[[ Reading passage, beginning ]]

A quick Google search reveals that the expression is also used in a variety of contemporaneous, and sometimes offensive, ways. It is referenced in reducing an iTunes playlist, narrowing the field of availability in a bar, and noting the fact that some of those people refusing to wear motorcycle helmets may not live to tell all their tales.
We’ve also have started using it in an organizational context. Leaders of organizations are often daunted by the task of getting all the right people on the bus. They can’t even begin to think about getting all of them in the right seats.
- There are too many that don’t seem to be the right people.
- There are too many that don’t seem to be actively engaged.
- There is too much other work to do rather than focus on getting the right folks.
- It is too uncomfortable for them to remove the wrong folks.
Guess what? You will never achieve the success you desire until you deal with this issue. We coach the companies we work with to adopt two simple rules in dealing with substandard work or behavior. We gained conviction about these practices when we learned that a church in Chicago utilizes them:
- Under-Performance - Get an understanding of how their performance needs to change. Schedule a 90 day review. Commit to whatever resources, training, etc. is required to get them there.
- Bad Attitude - Agree to what “right” looks like and set a 30-day review date. Commit to do whatever you can do to help aid in the transition, but mutually agree that attitude is a choice.

[[ Reading passage, end ]]

Tasks to perform:
**a.** Give everything in the records from the first line down to the line containing "られる「手軽さ」や、レベル毎に分けられた「カリキュラム」に" as a numbered list, leaving out blank lines.
**b.** Continue the passage on dealing with substandard work and behavior in organizations from where it stops.

[[ Exercise input, beginning ]]

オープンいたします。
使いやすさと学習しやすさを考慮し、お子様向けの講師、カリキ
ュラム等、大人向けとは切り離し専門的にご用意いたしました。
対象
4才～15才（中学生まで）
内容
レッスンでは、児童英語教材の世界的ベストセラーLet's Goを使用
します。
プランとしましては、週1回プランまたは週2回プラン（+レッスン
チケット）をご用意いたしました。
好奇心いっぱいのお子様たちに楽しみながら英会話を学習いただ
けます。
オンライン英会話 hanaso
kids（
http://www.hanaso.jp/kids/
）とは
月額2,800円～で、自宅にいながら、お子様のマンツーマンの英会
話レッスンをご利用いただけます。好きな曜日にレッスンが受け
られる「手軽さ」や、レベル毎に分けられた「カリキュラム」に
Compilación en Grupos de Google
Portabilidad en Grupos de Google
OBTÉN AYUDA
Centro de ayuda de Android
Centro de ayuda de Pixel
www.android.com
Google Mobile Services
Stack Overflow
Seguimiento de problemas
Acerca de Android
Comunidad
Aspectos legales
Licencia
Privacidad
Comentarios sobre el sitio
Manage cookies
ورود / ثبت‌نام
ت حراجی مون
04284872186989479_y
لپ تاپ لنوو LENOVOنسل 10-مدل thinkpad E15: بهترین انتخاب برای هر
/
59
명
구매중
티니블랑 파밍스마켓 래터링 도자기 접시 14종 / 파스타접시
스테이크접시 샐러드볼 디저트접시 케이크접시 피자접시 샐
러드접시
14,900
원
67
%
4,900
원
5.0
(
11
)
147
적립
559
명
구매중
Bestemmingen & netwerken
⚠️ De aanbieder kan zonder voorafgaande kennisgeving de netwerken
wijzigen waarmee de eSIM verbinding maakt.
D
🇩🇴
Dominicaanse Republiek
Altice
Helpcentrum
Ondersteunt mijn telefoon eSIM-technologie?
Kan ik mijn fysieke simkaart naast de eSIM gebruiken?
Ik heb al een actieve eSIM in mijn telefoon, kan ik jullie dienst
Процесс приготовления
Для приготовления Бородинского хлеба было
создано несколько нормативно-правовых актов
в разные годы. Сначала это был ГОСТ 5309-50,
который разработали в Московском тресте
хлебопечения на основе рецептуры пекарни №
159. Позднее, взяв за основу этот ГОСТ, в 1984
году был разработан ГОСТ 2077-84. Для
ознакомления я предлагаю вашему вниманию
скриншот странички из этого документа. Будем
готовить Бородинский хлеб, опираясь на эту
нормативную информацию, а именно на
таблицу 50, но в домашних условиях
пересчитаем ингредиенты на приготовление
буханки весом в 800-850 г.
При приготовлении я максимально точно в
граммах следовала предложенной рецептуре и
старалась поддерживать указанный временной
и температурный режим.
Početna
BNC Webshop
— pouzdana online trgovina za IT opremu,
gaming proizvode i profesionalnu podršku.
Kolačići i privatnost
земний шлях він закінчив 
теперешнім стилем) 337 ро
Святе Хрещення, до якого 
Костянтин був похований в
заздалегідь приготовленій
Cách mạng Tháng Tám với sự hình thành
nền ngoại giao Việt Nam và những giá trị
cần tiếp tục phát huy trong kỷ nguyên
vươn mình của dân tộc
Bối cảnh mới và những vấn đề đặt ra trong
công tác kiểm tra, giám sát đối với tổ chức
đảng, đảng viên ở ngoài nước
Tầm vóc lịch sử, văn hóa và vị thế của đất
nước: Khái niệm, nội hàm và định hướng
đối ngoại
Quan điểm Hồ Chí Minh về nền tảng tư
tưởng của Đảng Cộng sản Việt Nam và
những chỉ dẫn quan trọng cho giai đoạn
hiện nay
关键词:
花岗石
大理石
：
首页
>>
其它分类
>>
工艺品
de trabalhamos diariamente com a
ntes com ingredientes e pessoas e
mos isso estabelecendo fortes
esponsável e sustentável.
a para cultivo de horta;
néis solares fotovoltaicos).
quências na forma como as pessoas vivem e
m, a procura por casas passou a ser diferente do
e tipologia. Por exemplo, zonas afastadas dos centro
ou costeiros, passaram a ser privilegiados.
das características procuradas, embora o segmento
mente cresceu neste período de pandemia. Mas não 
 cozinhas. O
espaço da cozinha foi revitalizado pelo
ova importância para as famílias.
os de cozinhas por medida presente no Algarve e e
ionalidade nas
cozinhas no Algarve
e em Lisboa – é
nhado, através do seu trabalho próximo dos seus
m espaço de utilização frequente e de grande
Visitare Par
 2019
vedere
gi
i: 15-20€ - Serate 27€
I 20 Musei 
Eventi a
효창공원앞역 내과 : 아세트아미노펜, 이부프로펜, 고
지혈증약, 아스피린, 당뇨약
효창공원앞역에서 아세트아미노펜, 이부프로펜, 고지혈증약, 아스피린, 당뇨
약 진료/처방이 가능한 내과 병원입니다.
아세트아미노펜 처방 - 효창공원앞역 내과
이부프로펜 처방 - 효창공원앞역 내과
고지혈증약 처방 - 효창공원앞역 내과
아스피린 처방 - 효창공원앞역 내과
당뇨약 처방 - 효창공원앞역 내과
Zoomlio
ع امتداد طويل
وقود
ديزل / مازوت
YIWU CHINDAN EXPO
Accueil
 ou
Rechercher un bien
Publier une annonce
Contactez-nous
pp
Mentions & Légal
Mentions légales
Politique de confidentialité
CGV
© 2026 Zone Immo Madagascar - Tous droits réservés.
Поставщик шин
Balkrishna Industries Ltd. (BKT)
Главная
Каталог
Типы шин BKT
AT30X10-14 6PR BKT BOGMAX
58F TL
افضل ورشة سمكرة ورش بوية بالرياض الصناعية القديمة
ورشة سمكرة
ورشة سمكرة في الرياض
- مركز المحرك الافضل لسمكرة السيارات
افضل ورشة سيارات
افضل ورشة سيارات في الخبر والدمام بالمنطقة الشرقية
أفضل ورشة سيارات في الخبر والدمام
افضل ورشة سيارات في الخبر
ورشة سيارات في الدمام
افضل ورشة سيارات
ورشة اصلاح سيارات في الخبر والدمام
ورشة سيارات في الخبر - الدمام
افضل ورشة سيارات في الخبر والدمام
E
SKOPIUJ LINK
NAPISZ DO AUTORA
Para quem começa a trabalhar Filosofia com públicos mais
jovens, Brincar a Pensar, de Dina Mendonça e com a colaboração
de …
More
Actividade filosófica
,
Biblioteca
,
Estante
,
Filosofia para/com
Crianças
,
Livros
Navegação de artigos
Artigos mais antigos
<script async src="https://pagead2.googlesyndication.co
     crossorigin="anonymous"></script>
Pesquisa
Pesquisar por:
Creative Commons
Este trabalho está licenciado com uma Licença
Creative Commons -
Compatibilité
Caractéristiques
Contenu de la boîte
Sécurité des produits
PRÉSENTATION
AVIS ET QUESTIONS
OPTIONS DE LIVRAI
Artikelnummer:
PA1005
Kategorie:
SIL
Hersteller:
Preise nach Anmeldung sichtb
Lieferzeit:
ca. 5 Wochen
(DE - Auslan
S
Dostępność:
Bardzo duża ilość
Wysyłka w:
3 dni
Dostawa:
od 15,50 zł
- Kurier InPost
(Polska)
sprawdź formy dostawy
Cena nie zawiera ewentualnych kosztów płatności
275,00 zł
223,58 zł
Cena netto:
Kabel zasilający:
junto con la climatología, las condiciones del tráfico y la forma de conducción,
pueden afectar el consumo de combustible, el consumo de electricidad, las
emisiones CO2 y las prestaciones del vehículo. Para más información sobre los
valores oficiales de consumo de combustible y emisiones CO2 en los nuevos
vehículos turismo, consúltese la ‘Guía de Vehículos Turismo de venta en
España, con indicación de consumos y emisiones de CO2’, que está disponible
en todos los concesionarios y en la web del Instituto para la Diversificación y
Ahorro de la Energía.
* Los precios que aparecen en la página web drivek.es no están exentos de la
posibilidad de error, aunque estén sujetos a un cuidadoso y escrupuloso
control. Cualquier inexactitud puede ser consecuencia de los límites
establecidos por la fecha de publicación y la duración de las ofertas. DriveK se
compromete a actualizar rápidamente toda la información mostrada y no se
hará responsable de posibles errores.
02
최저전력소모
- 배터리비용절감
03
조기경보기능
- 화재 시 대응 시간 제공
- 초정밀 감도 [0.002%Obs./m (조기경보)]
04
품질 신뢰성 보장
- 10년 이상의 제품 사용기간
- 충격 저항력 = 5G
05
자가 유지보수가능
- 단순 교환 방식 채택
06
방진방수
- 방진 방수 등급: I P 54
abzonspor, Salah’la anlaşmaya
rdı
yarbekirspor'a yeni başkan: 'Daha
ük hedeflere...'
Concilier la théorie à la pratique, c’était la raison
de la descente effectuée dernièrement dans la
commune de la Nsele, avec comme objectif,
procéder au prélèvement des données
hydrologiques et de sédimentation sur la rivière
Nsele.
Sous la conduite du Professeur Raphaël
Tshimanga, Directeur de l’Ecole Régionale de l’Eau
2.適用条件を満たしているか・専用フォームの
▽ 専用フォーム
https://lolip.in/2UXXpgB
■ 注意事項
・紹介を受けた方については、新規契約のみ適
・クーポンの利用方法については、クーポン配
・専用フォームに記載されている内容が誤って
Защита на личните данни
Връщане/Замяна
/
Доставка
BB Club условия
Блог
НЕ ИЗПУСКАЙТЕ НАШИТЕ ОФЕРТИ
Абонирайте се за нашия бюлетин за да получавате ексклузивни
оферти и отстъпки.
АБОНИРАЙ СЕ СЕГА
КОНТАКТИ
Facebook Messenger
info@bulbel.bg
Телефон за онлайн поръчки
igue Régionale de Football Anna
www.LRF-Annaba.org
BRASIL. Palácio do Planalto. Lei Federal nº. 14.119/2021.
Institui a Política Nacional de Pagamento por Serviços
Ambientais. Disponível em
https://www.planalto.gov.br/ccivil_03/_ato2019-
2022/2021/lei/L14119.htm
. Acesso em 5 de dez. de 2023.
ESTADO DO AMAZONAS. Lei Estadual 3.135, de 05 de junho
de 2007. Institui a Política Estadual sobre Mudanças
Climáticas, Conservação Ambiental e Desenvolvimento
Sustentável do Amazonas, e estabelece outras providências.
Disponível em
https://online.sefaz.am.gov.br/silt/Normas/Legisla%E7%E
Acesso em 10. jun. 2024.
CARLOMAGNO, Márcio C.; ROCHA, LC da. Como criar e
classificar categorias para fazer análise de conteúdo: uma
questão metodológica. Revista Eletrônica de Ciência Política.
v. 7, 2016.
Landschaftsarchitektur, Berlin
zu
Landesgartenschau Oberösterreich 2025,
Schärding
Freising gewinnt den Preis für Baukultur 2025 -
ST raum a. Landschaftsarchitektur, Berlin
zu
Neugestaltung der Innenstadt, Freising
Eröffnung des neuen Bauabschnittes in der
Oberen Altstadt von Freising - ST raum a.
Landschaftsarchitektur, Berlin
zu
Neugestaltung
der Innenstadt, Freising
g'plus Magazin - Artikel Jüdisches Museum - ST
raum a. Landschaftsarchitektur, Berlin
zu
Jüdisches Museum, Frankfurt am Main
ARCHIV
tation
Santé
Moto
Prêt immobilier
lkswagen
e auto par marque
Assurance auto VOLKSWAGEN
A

[[ Exercise input, end ]]

Answers to the problems:
**a.**
1. オープンいたします。
2. 使いやすさと学習しやすさを考慮し、お子様向けの講師、カリキ
3. ュラム等、大人向けとは切り離し専門的にご用意いたしました。
4. 対象
5. 4才～15才（中学生まで）
6. 内容
7. レッスンでは、児童英語教材の世界的ベストセラーLet's Goを使用
8. します。
9. プランとしましては、週1回プランまたは週2回プラン（+レッスン
10. チケット）をご用意いたしました。
11. 好奇心いっぱいのお子様たちに楽しみながら英会話を学習いただ
12. けます。
13. オンライン英会話 hanaso
14. kids（
15. http://www.hanaso.jp/kids/
16. ）とは
17. 月額2,800円～で、自宅にいながら、お子様のマンツーマンの英会
18. 話レッスンをご利用いただけます。好きな曜日にレッスンが受け
19. られる「手軽さ」や、レベル毎に分けられた「カリキュラム」に

**b.**
If at the end of the 30 or 90 day periods, the behavior/performance hasn’t changed or isn't dramatically trending in the right direction, the employee is released to find a better fit for their skill set or a more suitable environment to allow for a better attitude. Harsh? Remember, we learned these practices from a church. Their philosophy is that their stewardship responsibility is to maintain a high performing and positively engaged team. We want everyone to work somewhere where their skills, efforts, and attitude can thrive.
We’ve observed something else in the teams we work with. Once they get really clear on their desired culture (Values, Purpose and Vision), the herd starts to thin itself. The inconsistency with the now clearly defined culture makes it difficult to remain on the team. Also, the rest of the team buying into and operating under the powerfully embodied culture won’t allow others who don’t fit, to remain.
Without the owner having to be the bad guy, the herd gets thinned.
Not only does a clearly defined culture provide direction, elicit excitement, and cultivate engagement, it also helps ensure you have the right people on the bus.
Is it time to thin the herd?
Do you have the policies and practices in place to make that happen?
Is your culture and future clearly defined enough that the team will help thin the herd for you?
How much longer will you suffer the cost of low engagement by having the wrong team members?